As for the hundreds of shells that are left after an oyster eating frenzy, Hagood is adamant about returning them to nature, where they are put to the best use. As it turns out, the nicest thing to do with an oyster shell is to return it to a bed, where new oyster larvae can attach themselves to the shells and the bed is able to keep replenishing.

"We recycle our shells with the Department of Natural Resources. They provide trailers to put the shells in after a roast," he says. "We try to educate our customers to consider this option as well."

Palmer agrees that taking care of the beds is possibly the most integral part of his profession.

"The number of bushels each day depends on the season," Palmer says. "It used to easily be 40 per day but it's harder now. We have more traffic, less vegetation. Traffic on the water can disturb the oysters. If you run into a bed you can kill the oysters. If you splash them with hot water, it will kill them. Oysters are delicate."

Palmer notes that as Charleston grows, oyster farmers are more numerous. Yet often these newer farmers don't understand the importance of keeping the oyster beds healthy.

"If you take the seeds from the bed, the beds are lost," he says. "If you want the bed to have oysters the next year then you have to care for it."

Hagood walks me around the Food for the Southern Soul headquarters on James Island after our conversation, showing me how the oysters are cooked, how pigs are barbequed and even where the local grits are bagged. The theme here seems to be simple and traditional, with oysters leading the pack as an ancient food source we still enjoy, particularly in the South.

"Humans have enjoyed oysters for thousands of years," Hagood muses. "Shell rings have shown us how long it's been.
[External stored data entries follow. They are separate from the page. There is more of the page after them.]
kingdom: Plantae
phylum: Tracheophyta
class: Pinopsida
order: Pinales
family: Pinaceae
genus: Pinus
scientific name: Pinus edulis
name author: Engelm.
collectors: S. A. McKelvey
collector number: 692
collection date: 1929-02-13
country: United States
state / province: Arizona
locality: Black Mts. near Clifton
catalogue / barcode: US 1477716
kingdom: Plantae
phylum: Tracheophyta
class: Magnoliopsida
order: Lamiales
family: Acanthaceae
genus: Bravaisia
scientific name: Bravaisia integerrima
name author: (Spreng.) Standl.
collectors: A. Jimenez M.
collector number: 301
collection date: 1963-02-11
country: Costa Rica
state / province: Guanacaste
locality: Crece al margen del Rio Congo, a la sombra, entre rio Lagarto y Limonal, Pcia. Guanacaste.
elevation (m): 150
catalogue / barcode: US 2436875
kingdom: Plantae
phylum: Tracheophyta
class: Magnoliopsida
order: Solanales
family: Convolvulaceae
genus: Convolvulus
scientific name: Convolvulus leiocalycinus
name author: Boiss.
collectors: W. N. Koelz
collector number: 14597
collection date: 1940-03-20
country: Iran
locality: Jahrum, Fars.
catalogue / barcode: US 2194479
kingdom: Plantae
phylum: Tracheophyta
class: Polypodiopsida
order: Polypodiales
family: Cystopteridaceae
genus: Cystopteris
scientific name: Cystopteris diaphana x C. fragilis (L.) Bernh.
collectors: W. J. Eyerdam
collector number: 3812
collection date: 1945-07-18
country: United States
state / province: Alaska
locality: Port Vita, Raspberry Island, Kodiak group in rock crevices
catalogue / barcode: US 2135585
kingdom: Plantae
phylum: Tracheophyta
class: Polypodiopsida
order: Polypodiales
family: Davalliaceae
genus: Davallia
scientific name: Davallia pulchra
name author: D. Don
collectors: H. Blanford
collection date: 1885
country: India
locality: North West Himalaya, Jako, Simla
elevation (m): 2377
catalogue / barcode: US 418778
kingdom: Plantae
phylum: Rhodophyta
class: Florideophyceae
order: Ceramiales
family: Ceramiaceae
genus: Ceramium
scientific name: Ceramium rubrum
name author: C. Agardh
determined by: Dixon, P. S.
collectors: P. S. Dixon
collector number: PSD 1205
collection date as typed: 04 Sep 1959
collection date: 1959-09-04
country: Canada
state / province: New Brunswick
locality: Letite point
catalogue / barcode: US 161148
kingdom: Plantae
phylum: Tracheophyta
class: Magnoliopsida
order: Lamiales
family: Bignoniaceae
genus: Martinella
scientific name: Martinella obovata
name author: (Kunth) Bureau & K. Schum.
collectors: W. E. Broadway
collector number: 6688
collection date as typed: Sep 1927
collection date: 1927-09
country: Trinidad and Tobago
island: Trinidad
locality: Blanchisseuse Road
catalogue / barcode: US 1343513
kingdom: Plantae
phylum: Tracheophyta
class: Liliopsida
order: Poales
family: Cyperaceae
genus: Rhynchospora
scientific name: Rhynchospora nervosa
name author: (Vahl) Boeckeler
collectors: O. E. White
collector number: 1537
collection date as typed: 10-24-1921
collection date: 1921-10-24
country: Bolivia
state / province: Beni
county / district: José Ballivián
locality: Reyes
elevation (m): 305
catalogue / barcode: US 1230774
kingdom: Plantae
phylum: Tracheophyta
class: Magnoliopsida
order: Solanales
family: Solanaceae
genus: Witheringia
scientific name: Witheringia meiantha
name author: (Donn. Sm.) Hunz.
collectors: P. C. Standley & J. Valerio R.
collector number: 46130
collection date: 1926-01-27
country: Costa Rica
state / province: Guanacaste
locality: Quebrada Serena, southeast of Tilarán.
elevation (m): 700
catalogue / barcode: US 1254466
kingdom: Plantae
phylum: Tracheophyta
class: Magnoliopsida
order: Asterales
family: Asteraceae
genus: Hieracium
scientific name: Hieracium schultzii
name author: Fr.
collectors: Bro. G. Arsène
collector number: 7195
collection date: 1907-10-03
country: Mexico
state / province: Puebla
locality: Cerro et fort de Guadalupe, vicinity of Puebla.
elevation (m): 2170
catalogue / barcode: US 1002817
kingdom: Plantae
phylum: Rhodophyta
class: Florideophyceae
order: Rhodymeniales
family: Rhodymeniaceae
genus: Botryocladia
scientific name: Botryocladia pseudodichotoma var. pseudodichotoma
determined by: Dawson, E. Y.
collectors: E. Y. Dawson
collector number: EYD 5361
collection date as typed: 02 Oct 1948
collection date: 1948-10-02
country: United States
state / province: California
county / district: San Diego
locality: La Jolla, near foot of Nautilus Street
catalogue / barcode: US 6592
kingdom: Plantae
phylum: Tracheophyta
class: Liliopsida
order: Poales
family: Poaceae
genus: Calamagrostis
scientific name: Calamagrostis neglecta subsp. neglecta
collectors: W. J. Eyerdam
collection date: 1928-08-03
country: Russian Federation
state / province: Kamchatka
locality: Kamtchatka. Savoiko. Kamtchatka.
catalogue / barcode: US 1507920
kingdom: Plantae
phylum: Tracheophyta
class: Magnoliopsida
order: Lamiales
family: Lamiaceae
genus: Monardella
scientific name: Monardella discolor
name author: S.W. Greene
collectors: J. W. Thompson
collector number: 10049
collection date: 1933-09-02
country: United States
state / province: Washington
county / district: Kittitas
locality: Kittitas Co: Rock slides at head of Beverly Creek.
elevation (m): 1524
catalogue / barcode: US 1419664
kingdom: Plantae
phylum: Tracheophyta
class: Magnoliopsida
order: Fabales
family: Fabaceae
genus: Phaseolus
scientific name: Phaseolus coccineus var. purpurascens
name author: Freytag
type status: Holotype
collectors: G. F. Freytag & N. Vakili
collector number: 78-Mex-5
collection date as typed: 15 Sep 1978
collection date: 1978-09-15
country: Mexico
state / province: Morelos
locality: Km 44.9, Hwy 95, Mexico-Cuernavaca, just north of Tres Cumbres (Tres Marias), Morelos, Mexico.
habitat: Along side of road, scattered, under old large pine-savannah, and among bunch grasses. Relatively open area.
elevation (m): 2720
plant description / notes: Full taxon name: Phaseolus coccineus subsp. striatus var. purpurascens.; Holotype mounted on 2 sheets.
In fact, if you could ask what our most indigenous food is, it's the oyster."

RECIPES
Grilled Oysters

Makes 8 servings

1 bushel of oysters, rinsed and scrubbed
8 oyster gloves
8 oyster knives
Your favorite cocktail sauce
Melted butter
Lemon wedges

1. Clean and oil the grill racks. Preheat grill on high setting with lid closed for 10 minutes.
2. Place oysters in a single layer over grill grate. Cover oysters with a wet burlap sack. As the oysters start to open, usually after about 15 minutes, remove from grill and place on table or in aluminum pans. Eat immediately. Any oysters that do not open should be discarded.

Oyster Dressing Casserole
Makes 8 servings

2 pints standard oysters, with liquid
5 cups crushed saltines
1 ¼ cups melted butter
1 ½ cups half and half
½ cup oyster liquid
1/4 cup chopped celery
1/4 cup chopped onion
1 teaspoon Worcestershire sauce
Garlic salt
Black pepper
Ground red pepper

1. Preheat oven to 350 degrees. Drain oysters well, reserving the liquid.
2. Mix cracker crumbs with melted butter. In a large buttered casserole dish, layer one-third of the crackers. Top with half the oysters, half the onions, and half the celery. Sprinkle the oysters with the garlic salt and red and black pepper.
3. Make another layer with another third of the cracker crumbs. Place the rest of the oysters, onions, and celery next. Sprinkle the spices on the oysters. Top with remaining cracker crumbs.
4. Mix together the half and half, oyster liquid, and Worcestershire sauce. Pour evenly over the casserole. If the casserole is too dry, add a little more oyster liquid.
5. Bake for 50 minutes.

Sweet Cole Slaw
Makes 8 servings

1 bag (16oz) coleslaw mix
2 tablespoons diced onion
2/3 cup creamy salad dressing
3 tablespoons vegetable oil
1/2 cup white sugar
1 tablespoon white vinegar
1/4 teaspoon salt
1/2 teaspoon poppy seeds

1. Combine the coleslaw mix and onion in a large bowl.
2. Whisk together the salad dressing, vegetable oil, sugar, vinegar, salt, and poppy seeds in a medium bowl, blend thoroughly.
3. Pour dressing mixture over coleslaw mix and toss to coat. Chill 2 hours before serving.